Avoid eye witnesses. Don’t let him darken your doorstep and avoid being seen entering or leaving his apartment. Don’t show up anywhere or leave anywhere with him and limit the amount of time you’re seen in one-on-one conversation with him in public. Do not respond to his subtweets or Facebook statuses about you. Keep a reasonable distance from this guy but do not antagonize him. I cannot stress that enough. See the thing about questionable dick is that it’s almost always attached to questionable men. And the worst thing you can do with a questionable man is let him know you’re trying to punk him off. Because that makes him chatty and he will start talking about you like a dog all over the streets. No matter how good the questionable dick was – and we all know how fucking good questionable dick is – it’s not worth ruining your reputation for.

And that’s it for the second commandment of casual sex. What say you guys? Speak on it in the comments.

 

 

 



6 Comments

  • Malik says:

    You shouldn’t lie about pussy based on the simple principle of cost-benefit analysis. Lying only buys you temporary reprieve, but when you get found out you’ll be in a worse condition than you previously were.

  • mr Man says:

    Hahahah.. I stumbled on this blog. Hilarious… But the ladies part didn’t flow with the theme of the Commandment na…Babes should lie on dick too… Like boasting to their friends… “Hey, I fucked Ebuka back then, he keeps begging me to come back”.. When all u have is Ebuka’s sticker plastered on ur dildo.. Stop it! P.S I used Ebuka cos he’s accessible….I’d have used Trey Songs..

  • juliaaa says:

    Long time stallker. First time poster.

    Ah yes. The first section of your commandment resonated well. I’ve fallen prey to my ex runnin around claiming we had a sex tape. Of course I was tempted to find him and curse him til next week, but how would I look? Like I had something to hide…

    So for once I didn’t act on impulse and I kept my insults to myself.

  • chunk says:

    “Maybe you don’t want your boy to pursue a particular piece of pussy because you’ve bookmarked her for later.” LMFAO. Then you better put it on lay a way with a few phone calls or soemthing, lmao.

    But really, is there any difference, for the gurl, between flat out saying you did and implying you did? Look, if you haven’t don’t even go there. And do.not. under any circumstances “claim” me around a bunch men when you good n dayum well we aint together. Just dont. I do not clown people… but I *swear*.

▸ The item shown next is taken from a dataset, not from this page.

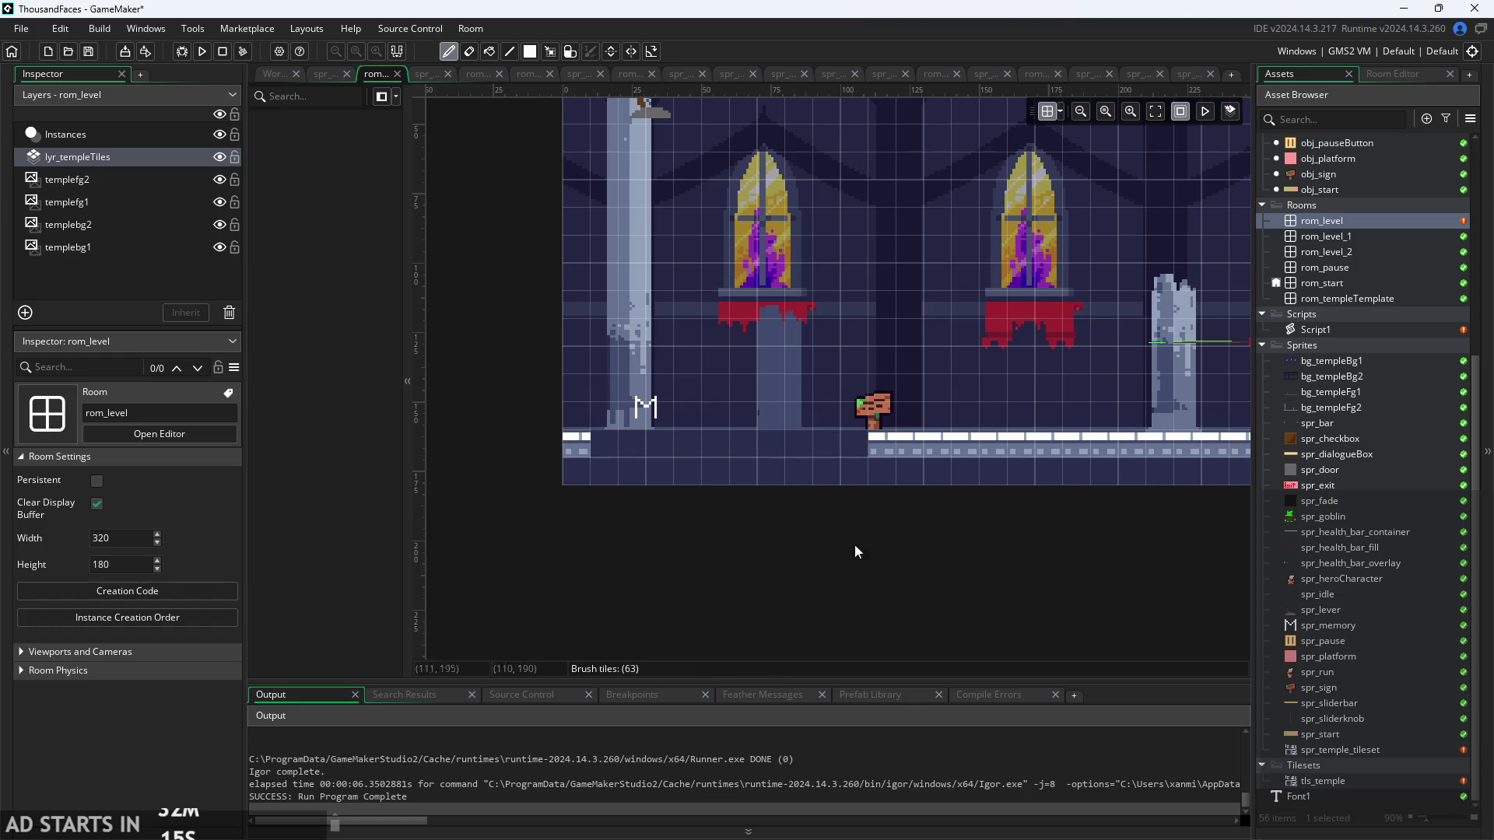
pyautogui.click(204, 53)
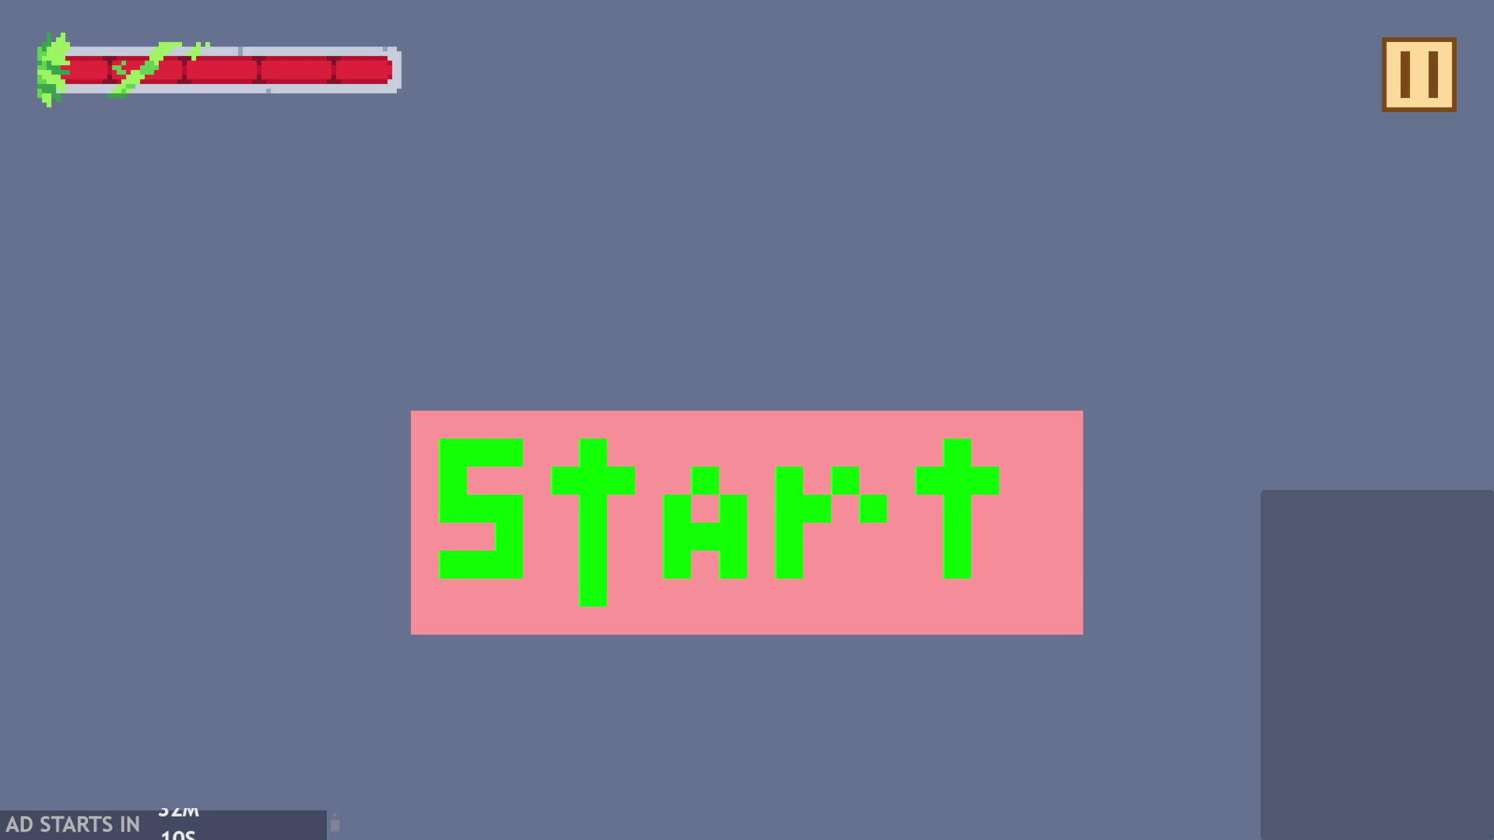
pyautogui.click(812, 418)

    Man that numbers thing is interesting. I’ve just pulled all the way out of the game.

  • Amber says:

    Hahahahaha. I love your blog. I have experienced this on both sides. Guys have lied about getting their grubby paws on my goodies and it totally sucks. I’ve also had 2 kindly ignore and punk some dudes just to keep them in their place. Play ur position man that’s it. Don’t write on my fb wall, I’m not commenting on your status about me. We text or talk n private. I also try to choose my words carefully. Don’t want 2 lead them on, next thing you know…ur dial a dick thinks he’s urboyfriend, drops the “”L” bomb and starts using words like future. I sit trying to hide crossed eyebrows and a confused face like future….dude our future lasts til the end of this date if I dnt get my bestie to call w a fake emergency first.

  • Mabl says:

    This was hilarious. I totally agree that there should not be anyone lying about who they have had sex with. I have not found that women lie about sex for mr Man. Though have known women who lie about being in a meaningful relationship that in reality was purely sexual. “. . . you could be doing major damage to your Carfax.” I love it! Although living in a metropolis I can say that is hardly an issue unless you have the bad luck to be one of those people with an incestuous group of friends where you only screw people you know or friends of friends. I say spread your net far and wide, then you don’t have to worry about your bad reputation, forget about not giving a damn about it. Or anyway, you can spend less time trying edit it.